We’re raising kids in a culture where it’s OK to find reasons why you’re not at fault. Where it’s the norm to shift blame and seek a cause for the actions. If there is one additional factor of blame it may be parents. Parents are responsible for raising their kids and have the most control over all the factors. But even so, what they’re most responsible for is raising kids who take responsibility for their actions. But all too often parents raise their kids with the attitude “Not my perfect child, they couldn’t have done that. It must be a friend at fault, or the teacher, or music.” Stand-up comedians joke about it, but it’s true. Once there was a time when kids got in trouble at school they got in double trouble at home. Now if a kid gets in trouble at school parents march to the school and demand an apology for punishing their kid.
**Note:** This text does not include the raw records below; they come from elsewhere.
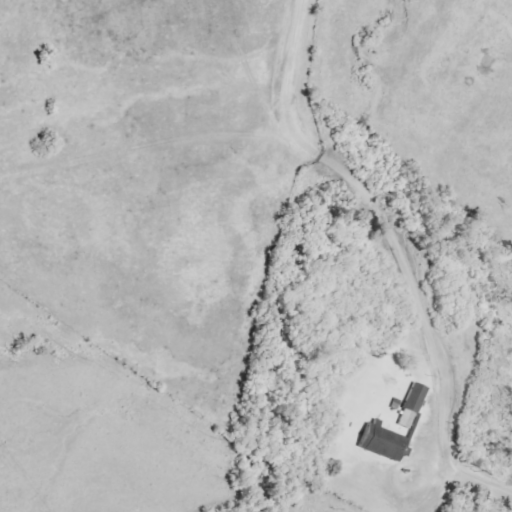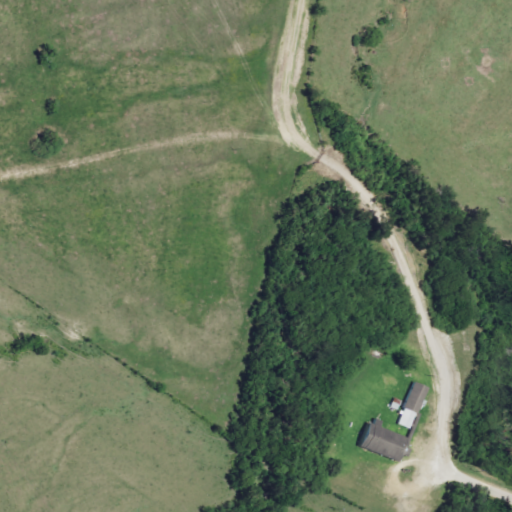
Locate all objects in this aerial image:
road: (381, 214)
building: (412, 405)
building: (385, 442)
road: (478, 475)
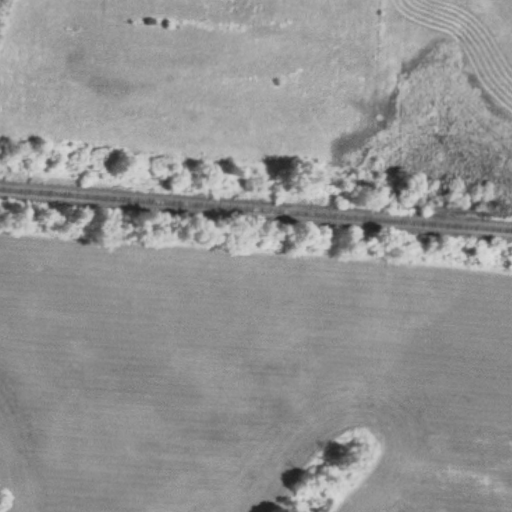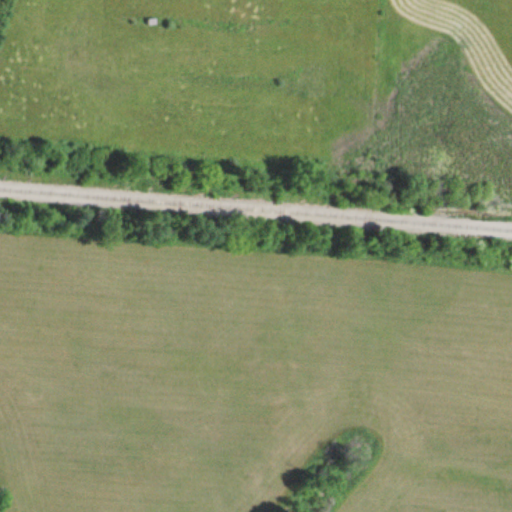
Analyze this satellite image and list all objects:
railway: (256, 205)
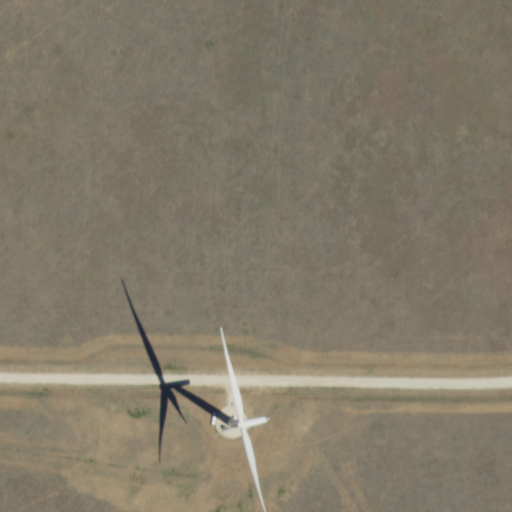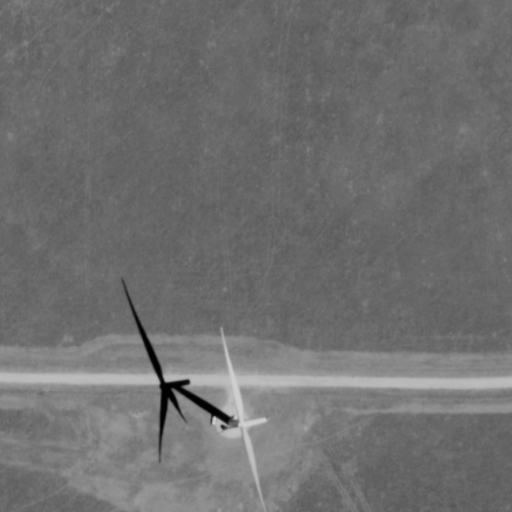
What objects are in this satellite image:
wind turbine: (228, 423)
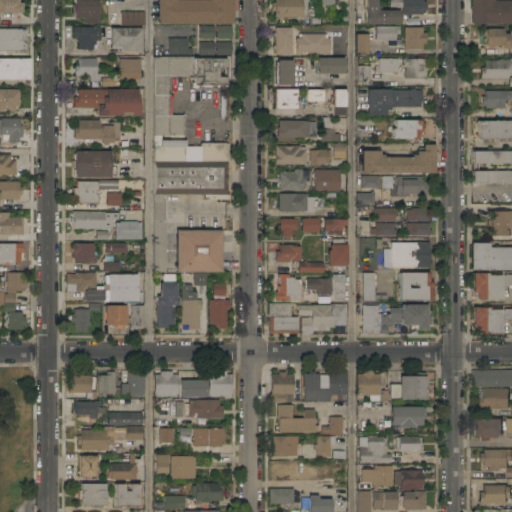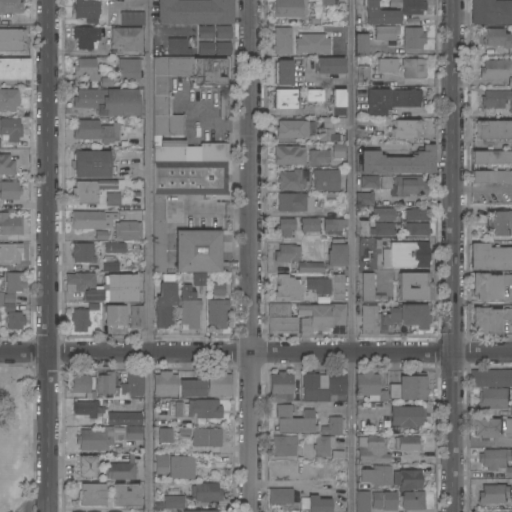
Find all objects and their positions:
building: (326, 3)
building: (327, 3)
building: (10, 6)
building: (409, 6)
building: (9, 7)
building: (411, 7)
building: (288, 8)
building: (289, 8)
building: (84, 10)
building: (87, 11)
building: (491, 11)
building: (194, 12)
building: (195, 12)
building: (490, 12)
building: (378, 14)
building: (379, 14)
building: (131, 19)
building: (131, 19)
building: (206, 32)
building: (214, 32)
building: (223, 32)
building: (385, 33)
building: (386, 33)
building: (85, 37)
building: (85, 37)
building: (413, 38)
building: (413, 38)
building: (496, 38)
building: (496, 38)
building: (12, 39)
building: (13, 39)
building: (125, 39)
building: (126, 39)
building: (282, 41)
building: (282, 41)
building: (311, 43)
building: (312, 44)
building: (360, 45)
building: (360, 45)
building: (176, 46)
building: (177, 47)
building: (223, 48)
building: (206, 49)
building: (387, 65)
building: (387, 65)
building: (329, 66)
building: (330, 66)
building: (413, 68)
building: (414, 68)
building: (495, 68)
building: (14, 69)
building: (14, 69)
building: (86, 69)
building: (129, 69)
building: (129, 69)
building: (496, 69)
building: (86, 70)
building: (283, 72)
building: (284, 73)
building: (362, 74)
building: (363, 74)
building: (509, 82)
building: (179, 87)
building: (313, 96)
building: (314, 96)
building: (85, 99)
building: (285, 99)
building: (493, 99)
building: (494, 99)
building: (8, 100)
building: (9, 100)
building: (286, 100)
building: (390, 100)
building: (390, 100)
building: (109, 102)
building: (337, 102)
building: (119, 103)
building: (337, 103)
building: (510, 103)
building: (510, 104)
building: (182, 105)
road: (226, 126)
building: (325, 128)
building: (10, 129)
building: (10, 129)
building: (294, 129)
building: (295, 129)
building: (406, 129)
building: (406, 129)
building: (494, 130)
building: (494, 130)
building: (95, 131)
building: (96, 131)
building: (329, 131)
building: (338, 151)
building: (338, 151)
building: (289, 155)
building: (299, 156)
building: (318, 157)
building: (490, 157)
building: (398, 161)
building: (398, 162)
building: (91, 164)
building: (91, 164)
building: (6, 165)
building: (6, 165)
building: (490, 167)
road: (149, 176)
road: (351, 176)
building: (490, 177)
building: (292, 180)
building: (292, 180)
building: (325, 180)
building: (326, 180)
building: (183, 181)
building: (189, 181)
building: (370, 181)
building: (368, 182)
building: (385, 182)
building: (106, 184)
building: (403, 185)
building: (410, 187)
road: (483, 189)
building: (9, 190)
building: (91, 190)
building: (85, 192)
building: (8, 193)
building: (113, 198)
building: (364, 198)
building: (112, 199)
building: (364, 199)
building: (294, 203)
building: (295, 203)
building: (383, 214)
building: (385, 214)
building: (416, 214)
building: (417, 214)
building: (92, 220)
building: (92, 220)
building: (158, 222)
building: (500, 223)
building: (500, 223)
building: (9, 224)
building: (10, 224)
building: (309, 225)
building: (309, 225)
building: (332, 226)
building: (333, 226)
building: (286, 227)
building: (287, 227)
building: (381, 229)
building: (383, 229)
building: (416, 229)
building: (417, 229)
building: (127, 230)
building: (127, 231)
building: (103, 235)
building: (113, 248)
building: (114, 248)
building: (198, 251)
building: (10, 252)
building: (10, 253)
building: (82, 253)
building: (83, 253)
building: (197, 253)
building: (287, 253)
building: (287, 253)
building: (336, 255)
building: (336, 255)
building: (405, 255)
building: (405, 255)
road: (454, 255)
road: (50, 256)
road: (252, 256)
building: (489, 257)
building: (490, 258)
building: (110, 267)
building: (309, 267)
building: (310, 267)
building: (199, 279)
building: (507, 280)
building: (508, 280)
building: (78, 281)
building: (14, 283)
building: (13, 285)
building: (318, 286)
building: (318, 286)
building: (414, 286)
building: (414, 286)
building: (486, 286)
building: (103, 287)
building: (337, 287)
building: (338, 287)
building: (367, 287)
building: (367, 287)
building: (486, 287)
building: (287, 288)
building: (287, 289)
building: (114, 290)
building: (217, 291)
building: (1, 298)
building: (165, 301)
building: (164, 305)
building: (188, 307)
building: (189, 307)
building: (217, 307)
building: (10, 309)
building: (0, 314)
building: (217, 314)
building: (507, 314)
building: (508, 314)
building: (114, 315)
building: (115, 316)
building: (135, 316)
building: (407, 316)
building: (408, 316)
building: (135, 317)
building: (320, 317)
building: (320, 317)
building: (82, 318)
building: (280, 319)
building: (281, 319)
building: (79, 320)
building: (369, 320)
building: (369, 320)
building: (486, 320)
building: (14, 321)
building: (486, 321)
road: (256, 353)
building: (491, 378)
building: (491, 378)
building: (281, 383)
building: (79, 384)
building: (105, 384)
building: (164, 384)
building: (165, 384)
building: (219, 384)
building: (366, 384)
building: (367, 384)
building: (82, 385)
building: (107, 385)
building: (132, 385)
building: (132, 385)
building: (218, 385)
building: (279, 386)
building: (322, 386)
building: (323, 387)
building: (409, 387)
building: (412, 388)
building: (191, 389)
building: (192, 389)
building: (393, 391)
building: (280, 398)
building: (493, 399)
building: (493, 399)
building: (86, 408)
building: (204, 408)
building: (86, 409)
building: (195, 409)
building: (511, 411)
building: (406, 416)
building: (405, 417)
building: (123, 419)
building: (124, 419)
building: (294, 421)
building: (294, 421)
building: (508, 425)
building: (332, 426)
building: (333, 426)
building: (509, 426)
building: (486, 428)
building: (487, 428)
road: (149, 432)
road: (352, 432)
building: (132, 434)
building: (164, 435)
building: (164, 435)
building: (105, 437)
building: (206, 437)
park: (17, 438)
building: (206, 438)
building: (94, 439)
building: (406, 443)
building: (407, 444)
building: (323, 445)
building: (283, 446)
building: (283, 446)
building: (321, 447)
building: (372, 450)
building: (373, 450)
building: (337, 455)
building: (511, 458)
building: (495, 459)
building: (496, 460)
building: (161, 463)
building: (161, 464)
building: (86, 466)
building: (86, 467)
building: (181, 467)
building: (181, 467)
building: (120, 470)
building: (120, 471)
building: (508, 472)
building: (376, 476)
building: (377, 476)
building: (406, 479)
building: (407, 480)
building: (206, 492)
building: (207, 492)
building: (92, 494)
building: (493, 494)
building: (494, 494)
building: (92, 495)
building: (125, 495)
building: (126, 495)
building: (279, 496)
building: (280, 496)
road: (34, 501)
building: (362, 501)
building: (363, 501)
building: (382, 501)
building: (383, 501)
building: (411, 501)
building: (412, 501)
building: (171, 502)
building: (173, 502)
building: (317, 504)
building: (318, 504)
parking lot: (23, 507)
building: (192, 511)
building: (200, 511)
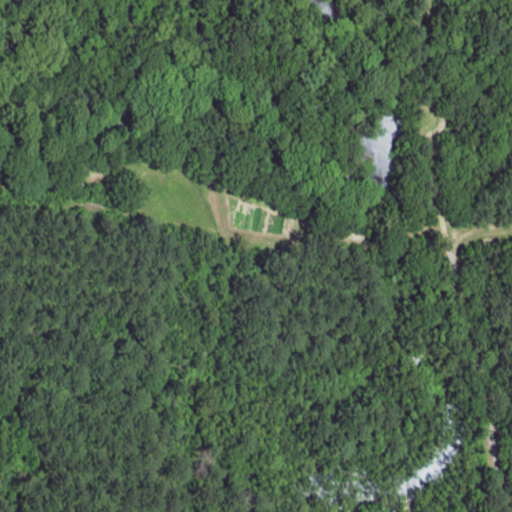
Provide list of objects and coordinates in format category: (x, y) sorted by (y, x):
road: (445, 283)
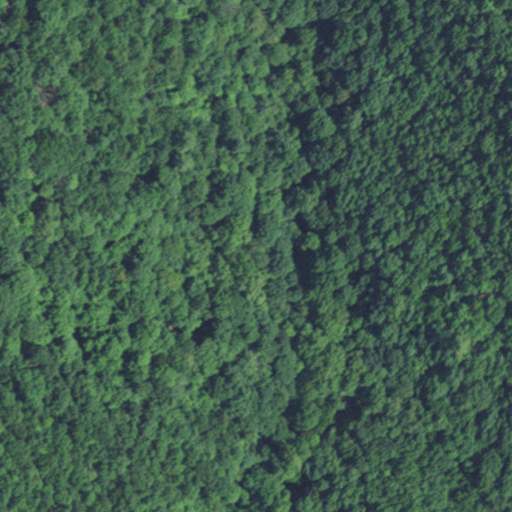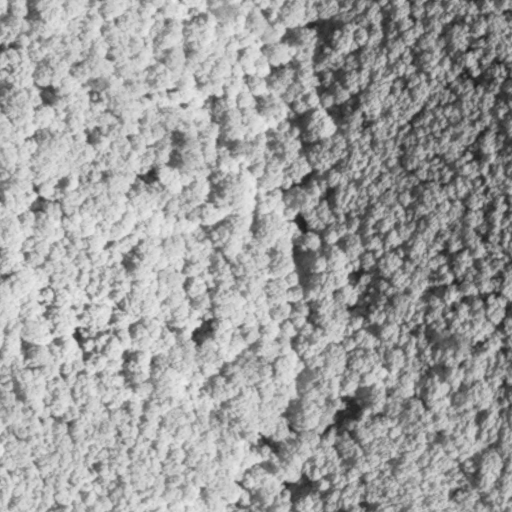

I LOVE violent videogames! Love violent movies. Used to love death metal and speed metal as a teen. (I still listen to old Metallica and Black Sabbath.) I was an avid D&D player. I loved the most violent cartoons. All of this, if any or all of these really had some powerful ability to make killers, shouldn’t I be a violent criminal? If these are such evil and powerful social ills? And yet here I am. I’m not even capable of killing a bird (I cried for hours and felt guilt for months when I killed a bird with a BB gun around age 11.) I’ve never been in a fight with anyone. Never involved in an instance of road rage. I don’t even cheat on my taxes.
Am I an exception? I alone know more than 20 individuals who are metal music listening D&D playing violent game playing and violent movie watching young males. And not a one of them displays violent or criminal behavior.
The evidence doesn’t bear out the theory. Juvenile crime rates continue to fall even while more and more violent games and movies come out. Meanwhile lawsuits and lawsuit settlements rise. THAT’s a more telling piece of information in my mind.